Word for word, restate the lines of the data below between those holding "weiterer Dienste wird" and "Reprodução e gênero", inclusive; pictures do not belong in the copy.
_ _ _
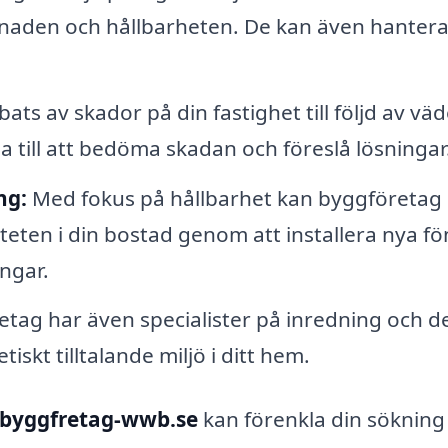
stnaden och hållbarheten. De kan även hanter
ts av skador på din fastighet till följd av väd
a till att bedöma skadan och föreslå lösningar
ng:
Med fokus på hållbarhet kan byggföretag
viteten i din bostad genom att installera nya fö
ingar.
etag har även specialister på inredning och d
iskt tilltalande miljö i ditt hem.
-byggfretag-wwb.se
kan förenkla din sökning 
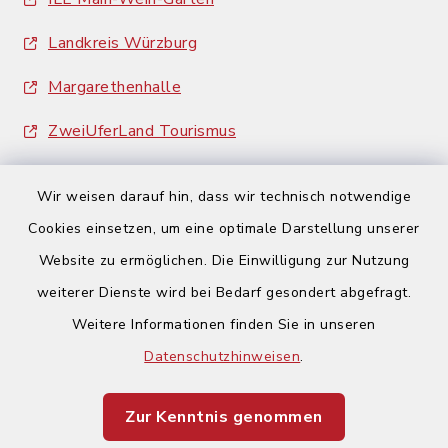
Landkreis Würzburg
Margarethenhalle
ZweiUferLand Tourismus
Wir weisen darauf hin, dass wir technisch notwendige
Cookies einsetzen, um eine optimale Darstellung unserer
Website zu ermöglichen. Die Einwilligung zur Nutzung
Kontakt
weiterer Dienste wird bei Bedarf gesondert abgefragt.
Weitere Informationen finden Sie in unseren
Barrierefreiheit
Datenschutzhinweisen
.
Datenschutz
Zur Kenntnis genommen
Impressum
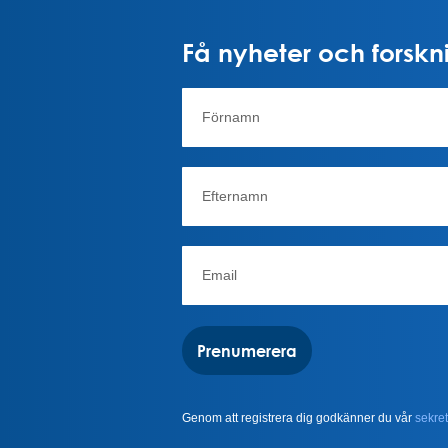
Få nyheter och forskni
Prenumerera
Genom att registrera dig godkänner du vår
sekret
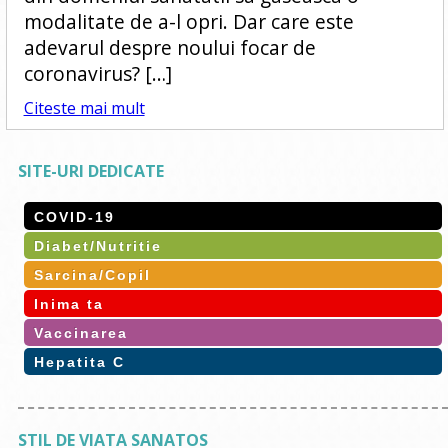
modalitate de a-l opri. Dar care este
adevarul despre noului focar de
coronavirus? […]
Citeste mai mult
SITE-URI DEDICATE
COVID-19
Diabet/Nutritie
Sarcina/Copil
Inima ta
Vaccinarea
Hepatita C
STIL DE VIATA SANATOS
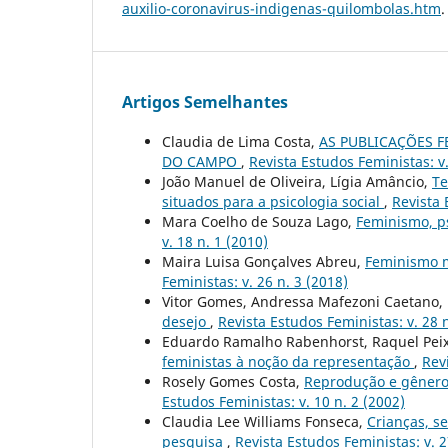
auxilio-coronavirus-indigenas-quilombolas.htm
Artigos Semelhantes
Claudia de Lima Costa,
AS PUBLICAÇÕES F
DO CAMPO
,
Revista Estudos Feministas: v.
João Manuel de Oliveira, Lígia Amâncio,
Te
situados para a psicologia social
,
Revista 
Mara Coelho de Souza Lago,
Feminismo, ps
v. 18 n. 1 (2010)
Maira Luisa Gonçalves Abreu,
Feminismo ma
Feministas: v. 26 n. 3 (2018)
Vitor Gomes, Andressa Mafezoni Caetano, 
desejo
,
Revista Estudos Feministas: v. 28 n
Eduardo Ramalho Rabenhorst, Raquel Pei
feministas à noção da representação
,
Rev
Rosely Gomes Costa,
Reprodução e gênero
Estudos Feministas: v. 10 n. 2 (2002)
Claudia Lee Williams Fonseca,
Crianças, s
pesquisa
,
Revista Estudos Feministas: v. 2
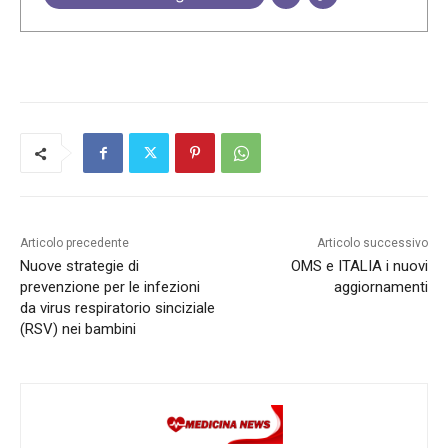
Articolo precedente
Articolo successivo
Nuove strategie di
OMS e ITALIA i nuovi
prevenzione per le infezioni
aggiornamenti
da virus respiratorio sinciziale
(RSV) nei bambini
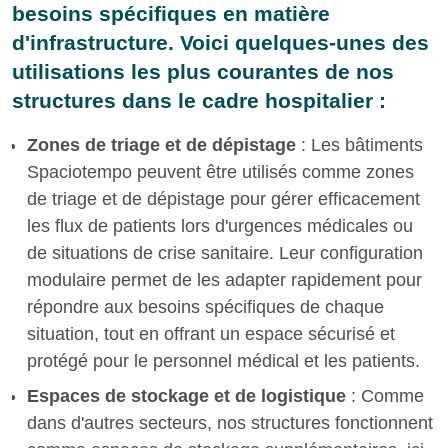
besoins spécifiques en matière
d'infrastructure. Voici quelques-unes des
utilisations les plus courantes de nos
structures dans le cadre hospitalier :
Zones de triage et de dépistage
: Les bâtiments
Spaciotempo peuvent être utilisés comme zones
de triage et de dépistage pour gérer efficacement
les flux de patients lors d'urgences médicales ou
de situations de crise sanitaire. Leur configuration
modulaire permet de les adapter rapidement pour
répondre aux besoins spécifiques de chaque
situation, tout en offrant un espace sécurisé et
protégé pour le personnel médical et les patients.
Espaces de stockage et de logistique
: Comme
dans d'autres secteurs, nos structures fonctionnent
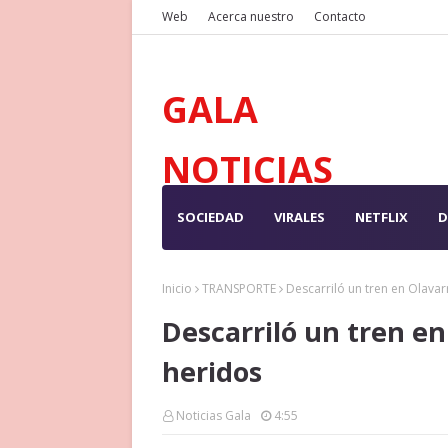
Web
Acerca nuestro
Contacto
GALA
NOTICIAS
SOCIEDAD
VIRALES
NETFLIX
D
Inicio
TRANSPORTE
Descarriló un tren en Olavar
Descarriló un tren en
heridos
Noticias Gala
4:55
_ _ _
_Result_:
weiterer Dienste wird bei Bedarf gesondert abgefragt.
Weitere Informationen finden Sie in unseren
Barrierefreiheit
Datenschutzhinweisen
.
Datenschutz
Zur Kenntnis genommen
Impressum
Få nyheter och forskni
Prenumerera
Genom att registrera dig godkänner du vår
sekret
modalitate de a-l opri. Dar care este
adevarul despre noului focar de
coronavirus? […]
Citeste mai mult
SITE-URI DEDICATE
COVID-19
Diabet/Nutritie
Sarcina/Copil
Inima ta
Vaccinarea
Hepatita C
STIL DE VIATA SANATOS
auxilio-coronavirus-indigenas-quilombolas.htm
Artigos Semelhantes
Claudia de Lima Costa,
AS PUBLICAÇÕES F
DO CAMPO
,
Revista Estudos Feministas: v.
João Manuel de Oliveira, Lígia Amâncio,
Te
situados para a psicologia social
,
Revista 
Mara Coelho de Souza Lago,
Feminismo, ps
v. 18 n. 1 (2010)
Maira Luisa Gonçalves Abreu,
Feminismo ma
Feministas: v. 26 n. 3 (2018)
Vitor Gomes, Andressa Mafezoni Caetano, 
desejo
,
Revista Estudos Feministas: v. 28 n
Eduardo Ramalho Rabenhorst, Raquel Pei
feministas à noção da representação
,
Rev
Rosely Gomes Costa,
Reprodução e gênero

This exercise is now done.